Here, let \(H[T]\) be the hyperplane defined above.
Proof
Because \(\|m - a\| = p\) and \(\|m - b\| = q\), we have
\(\|m\|^2 - 2a^\top m + \|a\|^2 = p^2,\)
\(\|m\|^2 - 2b^\top m + \|b\|^2 = q^2.\)
Taking the difference of them, we have
\(2(a - b)^\top m + \|b\|^2 - \|a\|^2 = q^2 - p^2\)
and therefore
\(v = b - a,\)
\(k = \frac{\|b\|^2 - \|a\|^2 - (q^2 - p^2)}{2}.\)
Lemma 2
Let \(a\) and \(b\) be points in Lemma 1.
Let \(c = a + \omega(b - a)\) (\(0 \leq \omega \leq 1\)), that is, \(c\) is a point on the line segment between \(a\) and \(b\).
Then, \(c\) is on the hyperplane \(H[T]\) if
\(\omega = \frac{1}{2} - \frac{q^2 - p^2}{2 d^2}.\)
Proof
If \(c\) is on the hyperplane \(H[T]\), \(\omega\) can be computed as
\([a + \omega(b - a)]^\top(b - a) = k.\)
As a result, \(\omega d^2 = k - a^\top(b - a) = \frac{d^2 - (q^2 - p^2)}{2}.\)
Lemma 3
\(T\) can be represented as the intersection of \(H[T]\) and “the surface of a hypersphere with center \(c\)”.
More specifically, There exists a positive real number \(\zeta > 0\) such that
For any \(m\in \mathbb{R}^n,\) \(m\in T\) in Lemma 1 holds if and only if \(m\) is on the hyperplane \(H[T]\) and also on the surface of the hypersphere \(\|m - c\| = \zeta\).
Proof
By the Pythagorean theorem, we can calculate as \(\zeta^2 = p^2 - \omega^2 d^2\). This \(\zeta\) assures the sufficiency of the theorem.

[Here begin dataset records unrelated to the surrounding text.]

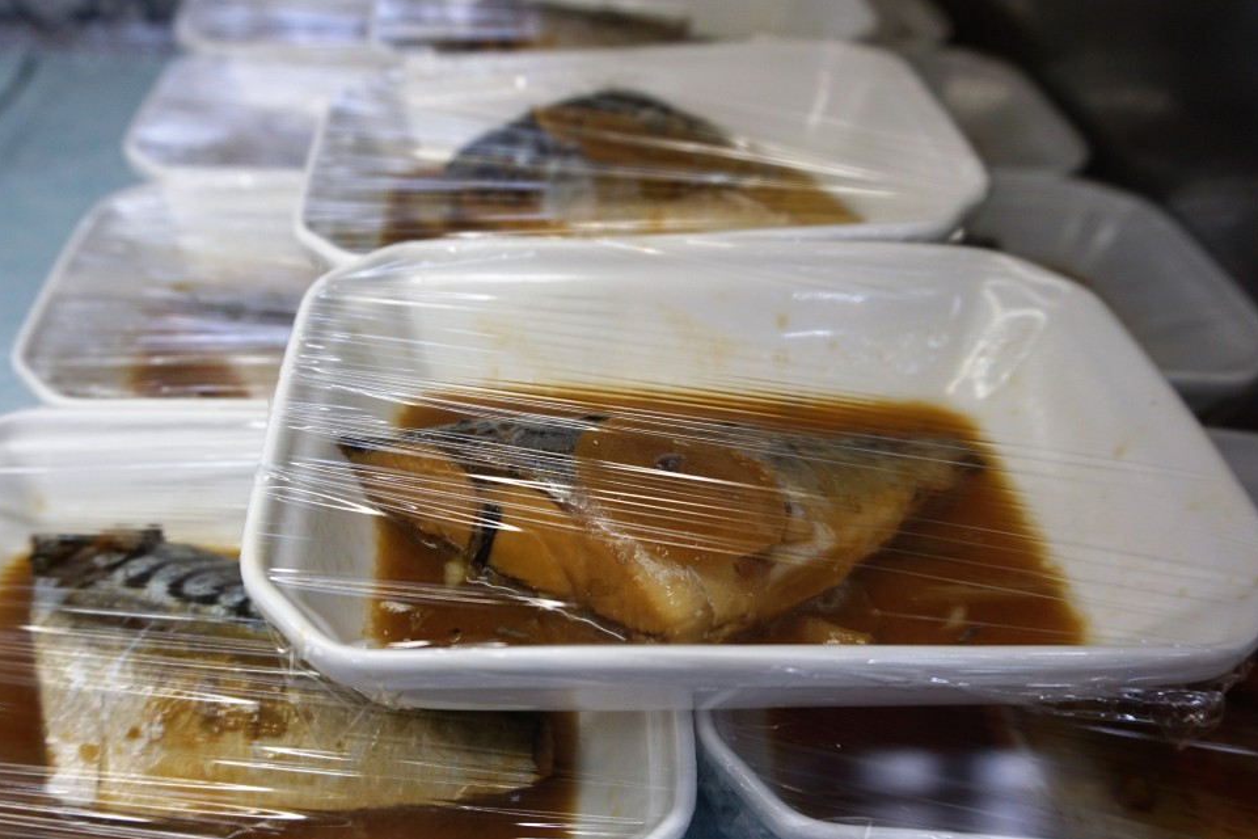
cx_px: 550
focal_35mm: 30
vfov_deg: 43.4
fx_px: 1048
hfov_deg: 61.7
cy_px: 502
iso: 200
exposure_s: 1/60
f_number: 4
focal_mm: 16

Let us prove the necessity, that is, any \(m\in T\) is on both \(H[T]\) and \(\|m - c\| = \zeta\), where the former is already proved as Lemma 1.
Calculating \(\|m - c\|^2\) we have
\(\|m - c\|^2 = \|c\|^2 - 2m^\top c + \|m\|^2\)
\(= \|c\|^2 - 2m^\top(a + \omega(b - a)) + \|m\|^2\)
\(= \|c\|^2 - 2m^\top a + \|m\|^2 - 2\omega m^\top(b - a)\)
\(= \|c\|^2 + p^2 - \|a\|^2 - 2\omega m^\top(b - a)\)
(By the assumption \(\|m - a\| = p\))
\(= \|c\|^2 + p^2 - \|a\|^2 - 2\omega k\)
(By Lemma 1)
\(= \|a\|^2 + \omega^2\|b - a\|^2 + 2\omega a^\top(b - a) + p^2 - \|a\|^2 - 2\omega k\)
\(= \omega[k - a^\top(b - a)] + 2\omega a^\top(b - a) + p^2 - 2\omega k\)
\(= \omega[a^\top(b - a) - k] + p^2\)
\(= p^2 - \omega^2 d^2.\)
Therefore, \(\zeta^2 = p^2 - \omega^2 d^2\) is proved to be the necessary and sufficient condition for the proposition.